Quelles solutions sont apportées  à un agriculteur exproprié?

E. L.F. Attention, j’insiste sur le fait que la profession agricole propose comme solution la compensation foncière avant tout. Un agriculteur qui perd des terres a besoin de terres, pas d’indemnités.
Le protocole tend à indemniser des contraintes au plus près de la réalité : la perte de marge brute réelle, tenir compte de la proximité des bâtiments d’élevage, d’un allongement de parcours. Il faut se mettre à la place de l’exploitant pour apporter des solutions concrètes.

Quelles sont les limites du protocole ?

E. L.F. Parfois, le versement par une collectivité publique d’une indemnité financière peut lui faire penser que tout est terminé, que le problème est réglé. Seulement, une exploitation agricole qui perd des terres perd une partie de son outil de travail pour aujourd’hui, pour demain, pour transmettre.
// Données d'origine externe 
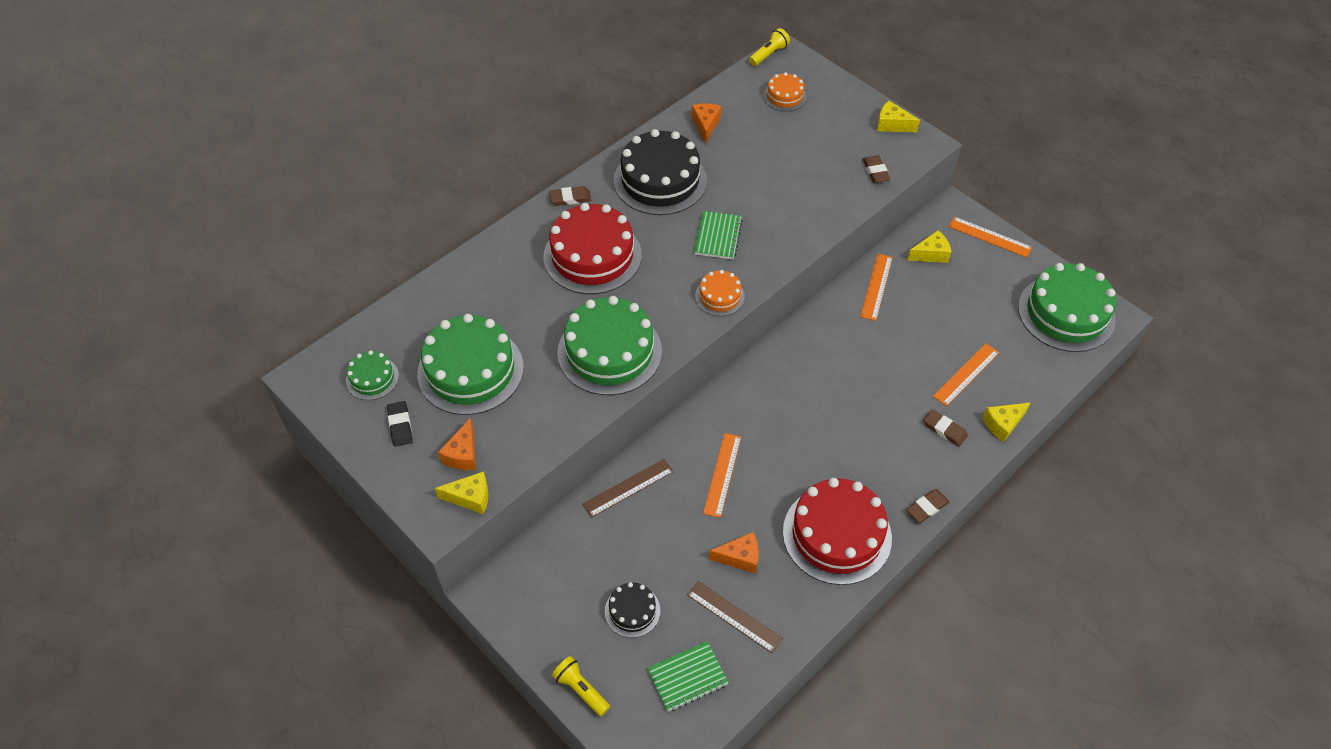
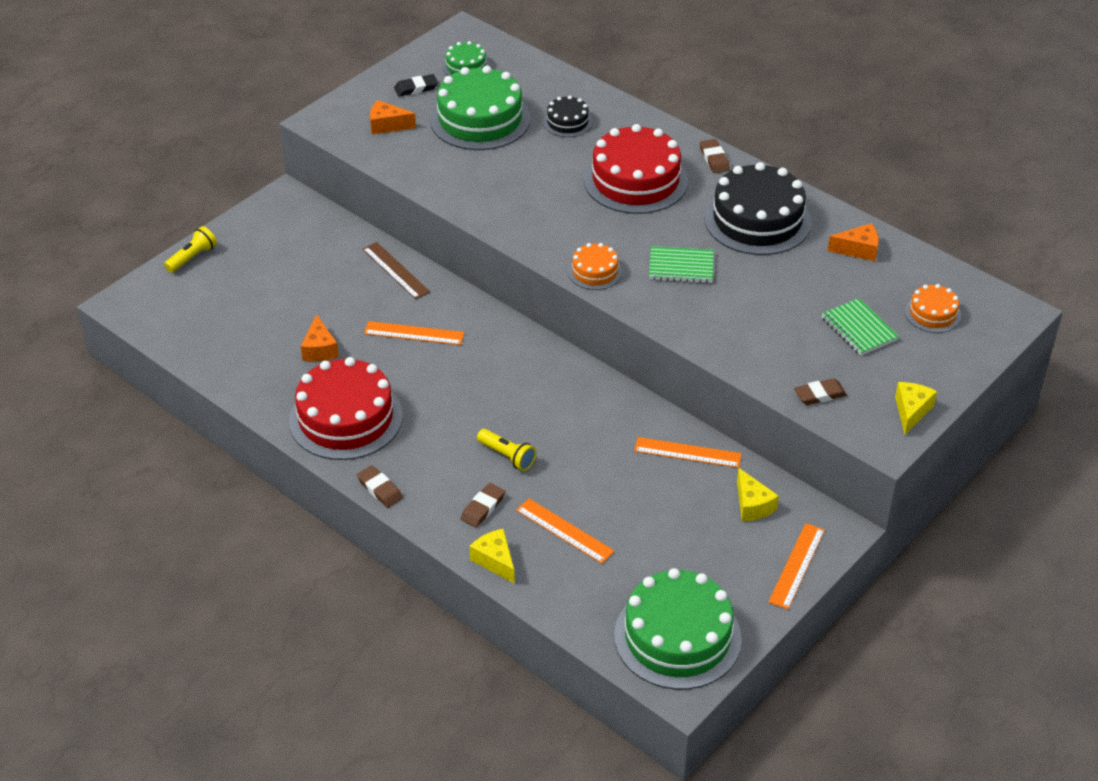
camera: 85 degrees right, 10 degrees down
(470, 497) = (342, 134): yellow cheese -> none
(609, 352) = (511, 201): green cake -> none
(632, 611) = (265, 282): black cake -> black cake (567, 122)
(687, 677) = (198, 320): green notebook -> green notebook (859, 329)
(734, 616) = (257, 347): brown ruler -> none
(769, 54) = (1008, 298): yellow flashlight -> yellow flashlight (507, 456)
Elle ne retrouvera peut-être jamais des surfaces équivalentes.

Il y a aussi des situations plus complexes qu’un protocole ne peut régler, telles que des productions à forte valeur ajoutée, des activités complémentaires (la vente directe par exemple).

Je peux conseiller en tout cas aux agriculteurs concernés de ne pas hésiter à se faire accompagner par les services de la chambre d’agriculture dans pareille situation.